## Records from a data source

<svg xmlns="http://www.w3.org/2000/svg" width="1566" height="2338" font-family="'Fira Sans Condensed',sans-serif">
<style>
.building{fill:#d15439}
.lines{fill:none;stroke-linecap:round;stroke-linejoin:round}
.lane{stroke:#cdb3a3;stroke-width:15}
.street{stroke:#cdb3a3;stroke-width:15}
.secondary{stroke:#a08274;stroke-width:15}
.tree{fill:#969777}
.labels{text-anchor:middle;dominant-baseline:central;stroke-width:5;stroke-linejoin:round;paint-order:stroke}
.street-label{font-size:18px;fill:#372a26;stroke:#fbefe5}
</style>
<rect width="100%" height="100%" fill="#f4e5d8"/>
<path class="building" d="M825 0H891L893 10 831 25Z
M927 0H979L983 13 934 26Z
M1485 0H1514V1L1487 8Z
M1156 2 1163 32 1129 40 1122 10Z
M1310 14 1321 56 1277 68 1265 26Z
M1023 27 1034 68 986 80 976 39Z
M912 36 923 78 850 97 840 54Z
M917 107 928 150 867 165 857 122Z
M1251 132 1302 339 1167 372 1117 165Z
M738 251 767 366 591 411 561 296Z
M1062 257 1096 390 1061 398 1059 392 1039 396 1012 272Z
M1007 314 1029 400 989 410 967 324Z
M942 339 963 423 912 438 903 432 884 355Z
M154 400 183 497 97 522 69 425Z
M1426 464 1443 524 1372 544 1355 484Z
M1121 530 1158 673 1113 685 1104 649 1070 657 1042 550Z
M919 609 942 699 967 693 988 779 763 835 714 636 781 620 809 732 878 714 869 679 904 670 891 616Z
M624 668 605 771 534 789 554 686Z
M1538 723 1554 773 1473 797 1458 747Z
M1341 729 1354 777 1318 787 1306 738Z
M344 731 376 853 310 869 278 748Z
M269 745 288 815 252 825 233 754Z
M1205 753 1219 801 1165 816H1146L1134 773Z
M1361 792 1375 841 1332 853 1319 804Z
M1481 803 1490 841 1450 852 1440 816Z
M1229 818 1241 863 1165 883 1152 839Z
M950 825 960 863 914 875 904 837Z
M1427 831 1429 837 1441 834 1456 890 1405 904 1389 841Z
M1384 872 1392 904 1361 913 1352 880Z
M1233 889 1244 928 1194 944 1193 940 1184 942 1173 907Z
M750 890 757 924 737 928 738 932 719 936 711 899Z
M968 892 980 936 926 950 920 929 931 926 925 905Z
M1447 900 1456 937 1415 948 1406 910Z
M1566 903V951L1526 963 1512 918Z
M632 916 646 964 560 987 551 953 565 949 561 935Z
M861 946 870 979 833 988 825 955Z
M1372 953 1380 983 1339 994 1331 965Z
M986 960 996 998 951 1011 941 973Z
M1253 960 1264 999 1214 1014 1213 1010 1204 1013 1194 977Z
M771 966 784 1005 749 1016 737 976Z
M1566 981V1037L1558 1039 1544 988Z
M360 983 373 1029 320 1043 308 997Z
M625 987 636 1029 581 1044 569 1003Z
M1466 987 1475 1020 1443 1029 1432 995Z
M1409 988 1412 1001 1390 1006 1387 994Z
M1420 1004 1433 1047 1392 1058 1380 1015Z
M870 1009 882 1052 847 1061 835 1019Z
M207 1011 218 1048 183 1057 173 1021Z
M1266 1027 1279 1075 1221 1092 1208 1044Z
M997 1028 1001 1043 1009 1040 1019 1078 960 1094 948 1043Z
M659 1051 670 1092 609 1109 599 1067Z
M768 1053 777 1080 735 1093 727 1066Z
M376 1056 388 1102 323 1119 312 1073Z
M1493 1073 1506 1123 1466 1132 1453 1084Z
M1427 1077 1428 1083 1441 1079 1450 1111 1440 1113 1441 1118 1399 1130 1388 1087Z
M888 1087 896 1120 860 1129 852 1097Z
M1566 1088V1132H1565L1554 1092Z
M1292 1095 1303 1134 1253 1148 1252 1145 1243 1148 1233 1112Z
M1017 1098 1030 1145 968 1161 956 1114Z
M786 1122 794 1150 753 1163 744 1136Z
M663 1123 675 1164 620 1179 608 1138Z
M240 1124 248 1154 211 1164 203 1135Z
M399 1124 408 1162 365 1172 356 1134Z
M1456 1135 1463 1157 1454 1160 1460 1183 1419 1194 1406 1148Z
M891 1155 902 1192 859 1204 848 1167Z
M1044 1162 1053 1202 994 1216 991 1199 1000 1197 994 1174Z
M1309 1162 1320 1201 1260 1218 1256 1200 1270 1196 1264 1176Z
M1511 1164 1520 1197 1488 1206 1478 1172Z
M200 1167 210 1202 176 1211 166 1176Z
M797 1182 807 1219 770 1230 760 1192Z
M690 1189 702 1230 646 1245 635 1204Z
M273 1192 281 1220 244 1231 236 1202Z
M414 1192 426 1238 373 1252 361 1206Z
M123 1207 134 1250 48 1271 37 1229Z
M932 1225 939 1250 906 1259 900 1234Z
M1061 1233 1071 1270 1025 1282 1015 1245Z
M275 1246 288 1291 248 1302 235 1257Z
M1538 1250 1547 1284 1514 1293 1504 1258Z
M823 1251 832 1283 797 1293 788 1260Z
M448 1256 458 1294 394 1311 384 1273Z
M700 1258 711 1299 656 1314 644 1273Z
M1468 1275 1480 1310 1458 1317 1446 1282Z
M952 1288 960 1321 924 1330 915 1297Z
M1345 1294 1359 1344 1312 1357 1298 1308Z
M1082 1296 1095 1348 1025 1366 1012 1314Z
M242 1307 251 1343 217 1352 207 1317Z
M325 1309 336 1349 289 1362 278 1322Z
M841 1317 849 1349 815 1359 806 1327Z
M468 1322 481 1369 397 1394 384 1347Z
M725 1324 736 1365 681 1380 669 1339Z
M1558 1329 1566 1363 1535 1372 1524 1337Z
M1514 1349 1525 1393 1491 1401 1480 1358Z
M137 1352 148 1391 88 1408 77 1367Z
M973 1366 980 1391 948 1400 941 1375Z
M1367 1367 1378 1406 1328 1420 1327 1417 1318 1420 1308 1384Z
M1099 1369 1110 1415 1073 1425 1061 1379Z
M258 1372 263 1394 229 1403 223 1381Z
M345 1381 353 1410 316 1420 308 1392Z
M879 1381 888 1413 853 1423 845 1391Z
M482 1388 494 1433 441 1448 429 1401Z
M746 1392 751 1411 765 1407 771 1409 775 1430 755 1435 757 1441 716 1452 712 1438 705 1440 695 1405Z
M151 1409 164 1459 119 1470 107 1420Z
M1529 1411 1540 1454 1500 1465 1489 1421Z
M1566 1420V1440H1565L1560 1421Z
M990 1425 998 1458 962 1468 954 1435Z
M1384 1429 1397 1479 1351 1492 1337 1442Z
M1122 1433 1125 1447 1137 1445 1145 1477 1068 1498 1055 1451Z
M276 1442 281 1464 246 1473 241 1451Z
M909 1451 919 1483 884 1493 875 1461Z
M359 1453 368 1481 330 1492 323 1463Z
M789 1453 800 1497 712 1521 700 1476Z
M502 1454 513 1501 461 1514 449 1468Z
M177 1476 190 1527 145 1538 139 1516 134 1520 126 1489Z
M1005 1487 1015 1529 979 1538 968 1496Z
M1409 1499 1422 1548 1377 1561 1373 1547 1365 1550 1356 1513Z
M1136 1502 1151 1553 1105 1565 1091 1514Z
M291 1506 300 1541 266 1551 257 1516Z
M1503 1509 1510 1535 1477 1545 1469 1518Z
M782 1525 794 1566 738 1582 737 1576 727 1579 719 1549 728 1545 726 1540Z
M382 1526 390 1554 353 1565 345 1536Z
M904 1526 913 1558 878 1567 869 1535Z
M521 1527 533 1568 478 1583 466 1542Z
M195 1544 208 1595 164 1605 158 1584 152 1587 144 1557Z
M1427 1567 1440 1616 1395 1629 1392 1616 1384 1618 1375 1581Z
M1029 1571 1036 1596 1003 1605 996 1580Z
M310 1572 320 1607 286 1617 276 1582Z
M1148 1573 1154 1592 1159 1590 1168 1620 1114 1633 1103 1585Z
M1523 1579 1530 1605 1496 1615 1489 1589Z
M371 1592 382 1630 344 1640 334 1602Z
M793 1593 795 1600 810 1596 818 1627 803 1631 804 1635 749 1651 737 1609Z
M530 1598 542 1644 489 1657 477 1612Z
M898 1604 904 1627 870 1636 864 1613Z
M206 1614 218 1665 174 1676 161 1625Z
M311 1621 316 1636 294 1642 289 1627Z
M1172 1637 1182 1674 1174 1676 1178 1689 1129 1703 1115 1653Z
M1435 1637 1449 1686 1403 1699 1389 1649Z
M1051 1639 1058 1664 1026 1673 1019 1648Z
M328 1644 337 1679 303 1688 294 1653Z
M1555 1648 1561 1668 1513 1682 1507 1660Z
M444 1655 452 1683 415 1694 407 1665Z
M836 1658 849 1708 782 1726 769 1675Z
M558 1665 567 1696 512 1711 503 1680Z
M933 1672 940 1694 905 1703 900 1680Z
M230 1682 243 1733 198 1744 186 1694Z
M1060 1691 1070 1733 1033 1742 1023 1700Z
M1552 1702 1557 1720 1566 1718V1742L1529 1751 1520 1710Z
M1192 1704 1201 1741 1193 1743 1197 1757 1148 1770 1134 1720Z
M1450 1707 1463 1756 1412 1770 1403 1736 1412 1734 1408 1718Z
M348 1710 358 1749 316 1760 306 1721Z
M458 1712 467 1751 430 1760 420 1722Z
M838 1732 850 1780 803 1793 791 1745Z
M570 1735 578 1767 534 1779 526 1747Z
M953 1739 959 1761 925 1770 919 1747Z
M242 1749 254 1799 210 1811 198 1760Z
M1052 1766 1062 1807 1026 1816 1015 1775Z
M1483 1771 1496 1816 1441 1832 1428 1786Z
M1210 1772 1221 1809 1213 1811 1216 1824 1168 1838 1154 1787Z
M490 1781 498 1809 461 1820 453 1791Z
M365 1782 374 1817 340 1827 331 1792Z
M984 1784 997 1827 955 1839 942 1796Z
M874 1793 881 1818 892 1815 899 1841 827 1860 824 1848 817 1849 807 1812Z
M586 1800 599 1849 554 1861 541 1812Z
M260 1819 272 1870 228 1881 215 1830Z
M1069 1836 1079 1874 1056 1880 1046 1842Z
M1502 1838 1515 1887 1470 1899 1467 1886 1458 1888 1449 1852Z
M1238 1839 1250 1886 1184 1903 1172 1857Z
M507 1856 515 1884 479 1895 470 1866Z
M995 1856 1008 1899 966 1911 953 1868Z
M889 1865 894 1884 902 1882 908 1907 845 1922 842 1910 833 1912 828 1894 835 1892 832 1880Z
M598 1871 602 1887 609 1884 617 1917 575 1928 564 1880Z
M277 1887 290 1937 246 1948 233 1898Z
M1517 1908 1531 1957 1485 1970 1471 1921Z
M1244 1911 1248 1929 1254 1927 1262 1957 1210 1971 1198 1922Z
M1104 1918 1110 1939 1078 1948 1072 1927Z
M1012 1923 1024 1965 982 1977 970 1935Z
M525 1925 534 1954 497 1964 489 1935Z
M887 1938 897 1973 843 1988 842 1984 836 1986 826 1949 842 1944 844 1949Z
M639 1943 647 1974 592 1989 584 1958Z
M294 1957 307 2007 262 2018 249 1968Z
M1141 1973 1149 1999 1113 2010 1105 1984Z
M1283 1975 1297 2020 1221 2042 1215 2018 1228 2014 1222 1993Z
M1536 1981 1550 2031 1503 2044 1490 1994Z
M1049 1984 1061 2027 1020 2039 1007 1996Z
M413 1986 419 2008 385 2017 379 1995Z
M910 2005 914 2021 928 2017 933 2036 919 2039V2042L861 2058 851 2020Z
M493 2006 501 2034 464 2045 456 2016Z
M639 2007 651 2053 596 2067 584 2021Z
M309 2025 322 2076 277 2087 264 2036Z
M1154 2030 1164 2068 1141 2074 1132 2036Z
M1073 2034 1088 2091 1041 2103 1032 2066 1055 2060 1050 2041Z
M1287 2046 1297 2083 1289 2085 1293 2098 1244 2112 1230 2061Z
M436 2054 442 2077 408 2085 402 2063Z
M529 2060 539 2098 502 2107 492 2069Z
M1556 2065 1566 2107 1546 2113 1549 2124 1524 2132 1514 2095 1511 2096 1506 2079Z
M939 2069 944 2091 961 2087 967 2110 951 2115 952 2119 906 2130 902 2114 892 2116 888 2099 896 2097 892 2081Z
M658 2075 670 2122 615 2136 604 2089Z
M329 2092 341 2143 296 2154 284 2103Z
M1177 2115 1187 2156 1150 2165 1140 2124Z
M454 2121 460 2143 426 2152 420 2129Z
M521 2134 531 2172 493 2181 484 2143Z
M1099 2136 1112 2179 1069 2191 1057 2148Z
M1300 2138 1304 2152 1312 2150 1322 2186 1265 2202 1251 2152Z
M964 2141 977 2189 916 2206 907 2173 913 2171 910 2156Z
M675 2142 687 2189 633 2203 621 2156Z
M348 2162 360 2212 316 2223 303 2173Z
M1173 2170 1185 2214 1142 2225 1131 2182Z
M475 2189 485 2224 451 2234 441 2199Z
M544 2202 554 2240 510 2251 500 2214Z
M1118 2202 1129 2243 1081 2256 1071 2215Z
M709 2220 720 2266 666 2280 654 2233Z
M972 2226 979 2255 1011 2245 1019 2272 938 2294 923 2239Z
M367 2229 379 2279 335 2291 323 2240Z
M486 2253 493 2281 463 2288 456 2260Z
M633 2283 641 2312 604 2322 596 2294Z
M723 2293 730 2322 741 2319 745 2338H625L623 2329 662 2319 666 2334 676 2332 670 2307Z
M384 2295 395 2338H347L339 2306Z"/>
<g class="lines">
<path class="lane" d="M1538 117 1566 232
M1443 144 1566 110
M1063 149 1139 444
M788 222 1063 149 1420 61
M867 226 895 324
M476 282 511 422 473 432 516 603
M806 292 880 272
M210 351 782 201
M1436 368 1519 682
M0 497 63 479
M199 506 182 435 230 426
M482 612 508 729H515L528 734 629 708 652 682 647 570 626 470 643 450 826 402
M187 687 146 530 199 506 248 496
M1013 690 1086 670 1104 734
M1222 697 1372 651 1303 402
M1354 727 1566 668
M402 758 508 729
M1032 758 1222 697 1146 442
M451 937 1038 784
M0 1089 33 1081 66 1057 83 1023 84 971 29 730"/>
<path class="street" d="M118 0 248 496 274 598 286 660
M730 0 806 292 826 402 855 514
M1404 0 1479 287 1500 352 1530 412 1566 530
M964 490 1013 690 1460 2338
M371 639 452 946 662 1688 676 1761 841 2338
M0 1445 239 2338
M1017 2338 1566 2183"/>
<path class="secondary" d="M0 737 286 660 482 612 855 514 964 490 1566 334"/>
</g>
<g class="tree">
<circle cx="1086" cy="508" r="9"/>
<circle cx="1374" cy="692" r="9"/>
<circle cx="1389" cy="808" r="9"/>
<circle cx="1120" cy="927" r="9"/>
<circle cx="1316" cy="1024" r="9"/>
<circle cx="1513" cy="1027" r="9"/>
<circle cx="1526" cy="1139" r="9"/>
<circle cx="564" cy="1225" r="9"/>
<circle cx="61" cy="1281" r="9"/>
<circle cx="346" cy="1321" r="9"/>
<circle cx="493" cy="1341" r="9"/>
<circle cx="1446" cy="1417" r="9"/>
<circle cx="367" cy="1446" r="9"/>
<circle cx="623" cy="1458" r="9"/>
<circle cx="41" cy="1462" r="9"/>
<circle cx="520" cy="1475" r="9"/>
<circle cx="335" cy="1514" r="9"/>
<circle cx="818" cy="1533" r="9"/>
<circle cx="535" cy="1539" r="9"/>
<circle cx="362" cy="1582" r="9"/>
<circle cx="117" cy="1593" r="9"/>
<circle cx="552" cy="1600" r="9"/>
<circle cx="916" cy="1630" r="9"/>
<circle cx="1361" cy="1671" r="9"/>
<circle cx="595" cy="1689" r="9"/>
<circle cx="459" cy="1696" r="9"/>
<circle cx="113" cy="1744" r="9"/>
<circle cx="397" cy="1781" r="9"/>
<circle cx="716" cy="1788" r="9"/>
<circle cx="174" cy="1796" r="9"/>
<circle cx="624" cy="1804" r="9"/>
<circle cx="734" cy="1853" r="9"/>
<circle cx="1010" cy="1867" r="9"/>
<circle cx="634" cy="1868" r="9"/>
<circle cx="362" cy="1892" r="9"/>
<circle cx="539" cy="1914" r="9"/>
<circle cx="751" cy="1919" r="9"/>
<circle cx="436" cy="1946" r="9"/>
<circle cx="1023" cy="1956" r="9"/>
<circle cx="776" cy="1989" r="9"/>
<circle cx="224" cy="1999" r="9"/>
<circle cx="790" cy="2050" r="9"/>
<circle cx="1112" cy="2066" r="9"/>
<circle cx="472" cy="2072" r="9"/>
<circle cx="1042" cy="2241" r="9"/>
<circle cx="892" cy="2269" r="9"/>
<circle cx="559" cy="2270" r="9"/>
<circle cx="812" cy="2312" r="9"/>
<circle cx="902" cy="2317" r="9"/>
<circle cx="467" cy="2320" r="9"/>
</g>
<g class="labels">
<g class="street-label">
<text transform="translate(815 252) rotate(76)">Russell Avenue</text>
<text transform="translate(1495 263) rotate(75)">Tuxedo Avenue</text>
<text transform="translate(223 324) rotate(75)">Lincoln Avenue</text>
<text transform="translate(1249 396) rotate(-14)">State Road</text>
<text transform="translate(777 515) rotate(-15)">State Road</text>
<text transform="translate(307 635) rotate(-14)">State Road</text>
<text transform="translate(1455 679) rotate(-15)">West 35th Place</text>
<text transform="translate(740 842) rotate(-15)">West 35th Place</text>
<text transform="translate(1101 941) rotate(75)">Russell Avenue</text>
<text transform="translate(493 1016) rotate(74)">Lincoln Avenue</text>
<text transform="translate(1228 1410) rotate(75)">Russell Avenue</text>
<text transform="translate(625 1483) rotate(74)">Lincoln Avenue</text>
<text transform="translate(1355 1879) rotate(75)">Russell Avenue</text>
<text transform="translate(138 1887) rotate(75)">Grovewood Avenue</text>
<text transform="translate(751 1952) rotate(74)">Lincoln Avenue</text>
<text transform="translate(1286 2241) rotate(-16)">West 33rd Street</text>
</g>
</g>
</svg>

## Problem details
From the preceding records, count the lines where "round" occurs and reply with the number only.

## Solved exercise
2